• _CHALLENGE_
Gather every line in the rows below that contains the word "collection".

[Items listed in a dataset]
********

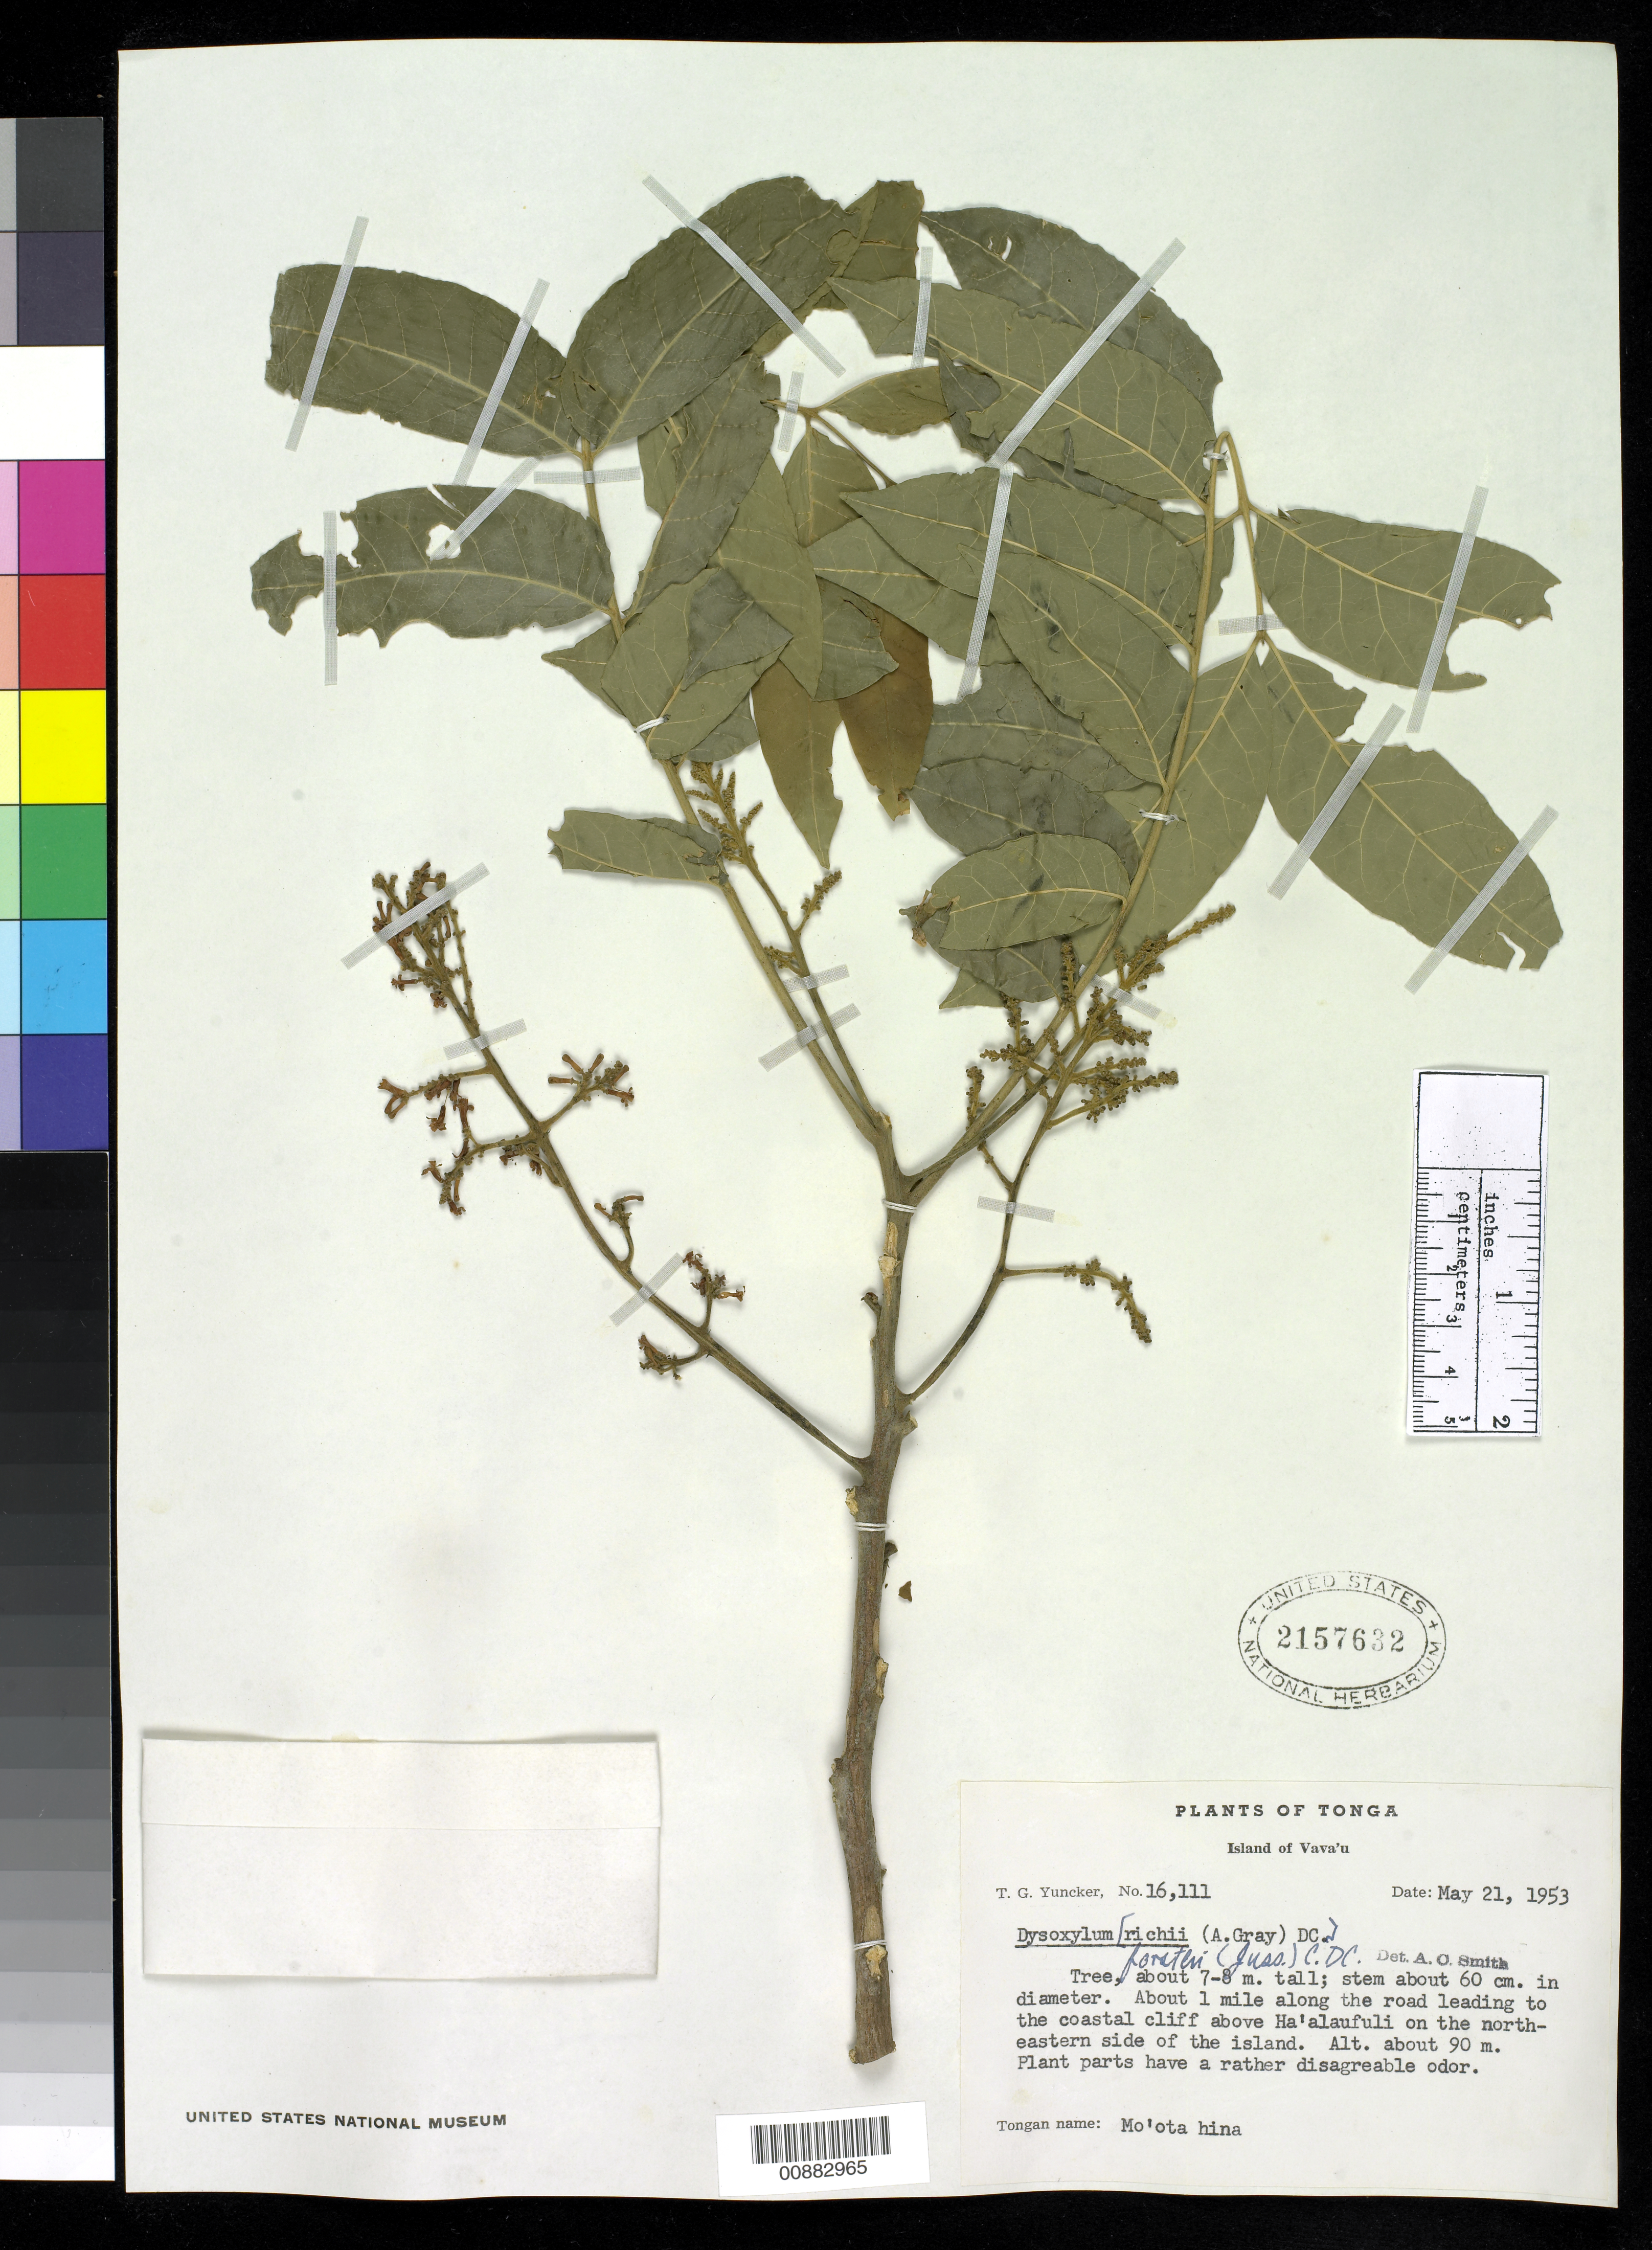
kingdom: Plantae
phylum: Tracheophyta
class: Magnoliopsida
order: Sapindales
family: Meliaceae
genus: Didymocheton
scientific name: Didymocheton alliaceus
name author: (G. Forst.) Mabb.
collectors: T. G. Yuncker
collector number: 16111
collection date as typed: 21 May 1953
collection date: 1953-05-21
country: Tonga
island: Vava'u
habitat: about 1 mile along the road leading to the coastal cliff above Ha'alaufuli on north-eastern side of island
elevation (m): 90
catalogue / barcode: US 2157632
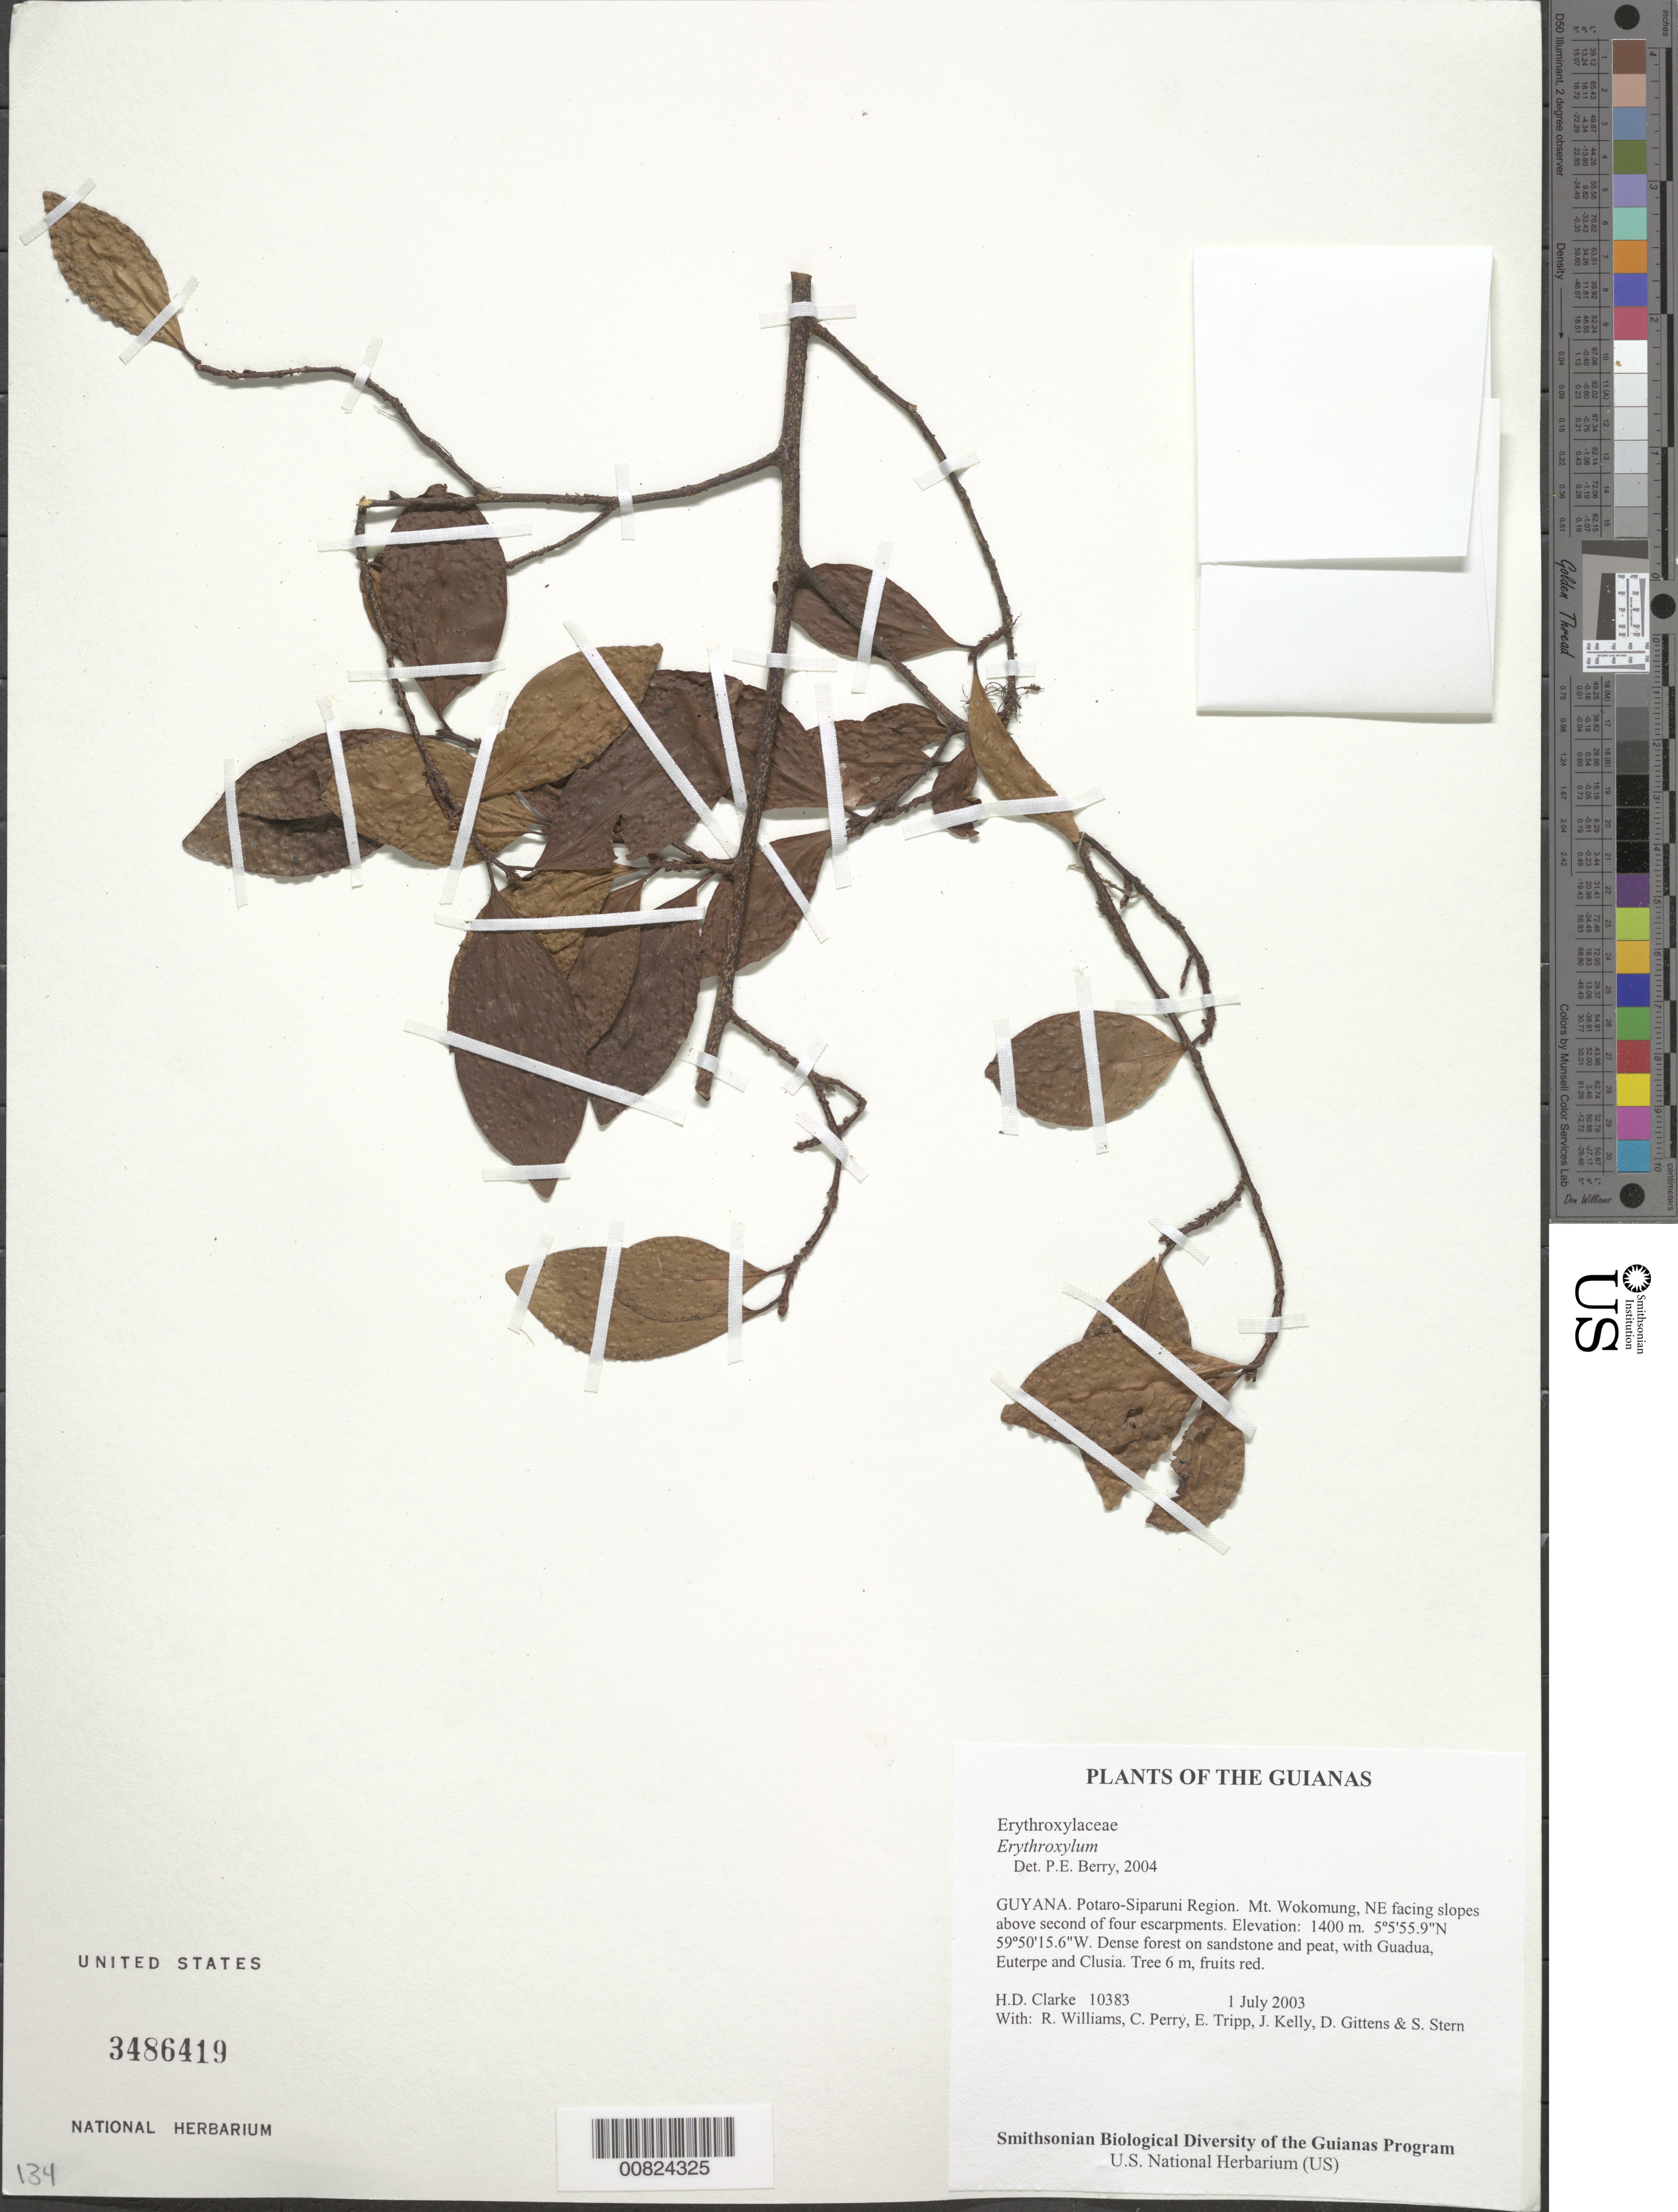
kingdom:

********

• _EXPECTED ANSWER_
collection date as typed: 21 May 1953
collection date: 1953-05-21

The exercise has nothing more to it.